At Schultz’s pond we turn right to drive past the house my family moved to in 1969; same neighborhood but bigger house, and set back more in the woods. The house began its life as a stone hunting lodge for a local doctor and was slowly added onto until it became the 4-bedroom home I grew up in and loved for the next 30 years. My father sold it after my mother died from a prolonged battle (nearly 16 years) with Younger-Onset Alzheimer’s Disease and the new owners took the house down to the studs, completely rebuilding it. It’s gorgeous, but it’s not the home I grew up in.

Ah, but the lovely wooded two acres that hugged the house, the large boulder in the front yard deposited by a glacier eons ago, the long sloping driveway fringed with blue forget-me-nots: those are all still there, my heart thrilling to see them.

Farther up the road, we run into former neighbors walking their dog and they invite us to hike in their woods and behind my childhood home when we return tomorrow.

Our granddaughter with our neighbor’s dog, Ritzi

The highlight of the evening is the stop at the “caves” at the end of our road, a natural stone bridge under which flows a small waterfall-fed stream, passing through fascinating rock formations and shallow caves. “You grew up a 5-minute walk from this place?” my grandchildren wonder aloud. They can hardly believe it. I can hardly believe that it is essentially unchanged from my childhood, as nearly 50 years have passed since I last played here. I am only able to drag my grandchildren away from this beautiful spot with a strict promise that we’ll return in the morning when we’ll have more time – and daylight – to explore.

What do you see in the clouds – a mouse or a bucking bronco? We couldn’t decide.

On the way back to the alpaca farm, we watch the gorgeous sunset while I regale them with more stories from my childhood: how in the summer I’d disappear after breakfast and spend all day back in the woods, hiking and exploring; the glorious, endless acres of towering beech, maple and oak trees, the forest floor littered with beechnuts and acorns; how I’d cool my feet in a stream that tumbled over large boulders; my younger brother and I riding our neighbor’s ponies bareback through the woods, our hands dug deep in their shaggy brown coats, holding on for dear life.

The jewel in these woods was an “Indian grist mill.” A large flat stone with a long deep groove, the original Native Americans used a large round rock, still present during my childhood, to grind their corn as they rolled it back and forth in the trough. We found the occasional arrowhead in this area, as well.

Did we love this area back then? Of course. Did we fully appreciate it back then? No. As kids, we expected that the cherished sites of our childhood would somehow always be there. Sadly, after I grew up, the woods were sold and the Indian grist mill was bulldozed over to make way for houses. A piece of history gone forever. My heart aches, I tell my grandchildren. I wonder why they couldn’t have built the houses around the grist mill, roping it off and placing a historical marker there. As far as I know, the only pictures of it remain in my brain and those of my siblings and a few neighborhood kids.

My grandchildren are properly incensed on behalf of history in general, and me, in particular. And maybe for themselves, as well, as they will never get to see it.
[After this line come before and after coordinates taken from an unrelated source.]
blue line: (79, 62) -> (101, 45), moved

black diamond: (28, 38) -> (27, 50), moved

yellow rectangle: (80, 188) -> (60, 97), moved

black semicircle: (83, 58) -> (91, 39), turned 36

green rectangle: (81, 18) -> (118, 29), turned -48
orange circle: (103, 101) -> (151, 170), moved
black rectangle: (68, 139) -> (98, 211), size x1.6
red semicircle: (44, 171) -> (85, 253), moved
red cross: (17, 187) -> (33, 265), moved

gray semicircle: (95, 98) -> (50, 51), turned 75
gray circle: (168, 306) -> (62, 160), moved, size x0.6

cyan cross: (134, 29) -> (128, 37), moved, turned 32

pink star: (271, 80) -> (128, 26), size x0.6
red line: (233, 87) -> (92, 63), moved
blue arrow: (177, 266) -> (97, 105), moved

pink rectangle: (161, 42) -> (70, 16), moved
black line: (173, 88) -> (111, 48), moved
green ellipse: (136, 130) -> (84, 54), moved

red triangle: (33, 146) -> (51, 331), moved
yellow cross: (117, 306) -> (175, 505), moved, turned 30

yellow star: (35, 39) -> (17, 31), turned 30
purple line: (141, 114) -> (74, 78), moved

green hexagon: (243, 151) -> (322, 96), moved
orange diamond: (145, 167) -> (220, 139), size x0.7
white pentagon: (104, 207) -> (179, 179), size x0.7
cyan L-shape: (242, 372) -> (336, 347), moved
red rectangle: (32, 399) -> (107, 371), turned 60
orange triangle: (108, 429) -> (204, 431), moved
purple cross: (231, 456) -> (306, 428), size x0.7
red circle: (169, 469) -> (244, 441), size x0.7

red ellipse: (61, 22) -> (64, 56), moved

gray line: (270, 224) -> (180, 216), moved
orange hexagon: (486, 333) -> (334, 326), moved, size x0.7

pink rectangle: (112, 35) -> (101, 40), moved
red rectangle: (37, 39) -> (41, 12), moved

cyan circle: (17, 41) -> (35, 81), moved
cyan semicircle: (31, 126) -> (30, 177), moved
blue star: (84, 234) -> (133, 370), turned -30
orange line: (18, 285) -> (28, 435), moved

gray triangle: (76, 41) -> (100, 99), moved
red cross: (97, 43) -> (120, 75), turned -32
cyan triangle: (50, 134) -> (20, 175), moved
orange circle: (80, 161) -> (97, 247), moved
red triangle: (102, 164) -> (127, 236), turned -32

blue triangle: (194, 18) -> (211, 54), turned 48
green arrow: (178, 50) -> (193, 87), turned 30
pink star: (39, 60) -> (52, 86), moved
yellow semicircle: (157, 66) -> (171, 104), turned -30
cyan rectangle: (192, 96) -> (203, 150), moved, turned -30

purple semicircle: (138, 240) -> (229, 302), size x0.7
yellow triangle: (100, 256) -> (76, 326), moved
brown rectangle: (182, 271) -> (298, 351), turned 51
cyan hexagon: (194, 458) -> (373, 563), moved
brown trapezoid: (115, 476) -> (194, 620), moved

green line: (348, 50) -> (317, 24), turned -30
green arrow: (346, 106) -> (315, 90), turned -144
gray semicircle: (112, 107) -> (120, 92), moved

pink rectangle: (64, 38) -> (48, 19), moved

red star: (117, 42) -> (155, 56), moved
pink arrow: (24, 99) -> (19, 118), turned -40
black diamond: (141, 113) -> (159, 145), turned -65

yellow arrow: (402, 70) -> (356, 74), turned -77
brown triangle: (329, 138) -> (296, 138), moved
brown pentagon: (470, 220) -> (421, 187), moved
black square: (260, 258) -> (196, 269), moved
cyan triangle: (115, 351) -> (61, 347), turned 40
Back at the alpaca farm, the kids catch lightning bugs and shoot hoops until well after dark. The afternoon and evening have been just an introduction to my childhood, but I am already encouraged by their new love for many of the old places I have loved.

And still love.

Have you ever taken your grandchildren back to where you grew up? If so, what was their reaction? Were they bored or fascinated – or both?